Assignment:
Put the text lines from these items into one numbered list, leaving out blank lines and the pictures.

Data section:
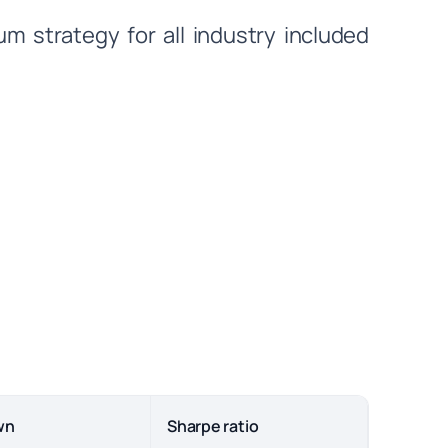
 strategy for all industry included
wn
Sharpe ratio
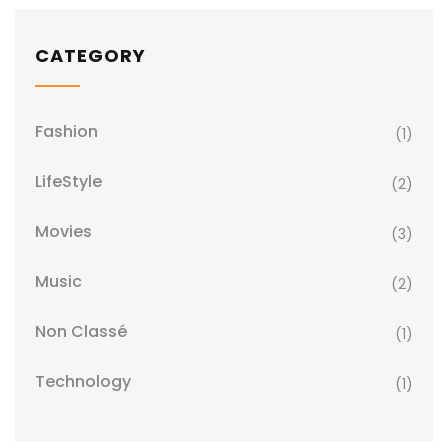
CATEGORY
Fashion
(1)
LifeStyle
(2)
Movies
(3)
Music
(2)
Non Classé
(1)
Technology
(1)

Result for this exercise:
1.  strategy for all industry included
2. wn
3. Sharpe ratio
4. CATEGORY
5. Fashion
6. (1)
7. LifeStyle
8. (2)
9. Movies
10. (3)
11. Music
12. (2)
13. Non Classé
14. (1)
15. Technology
16. (1)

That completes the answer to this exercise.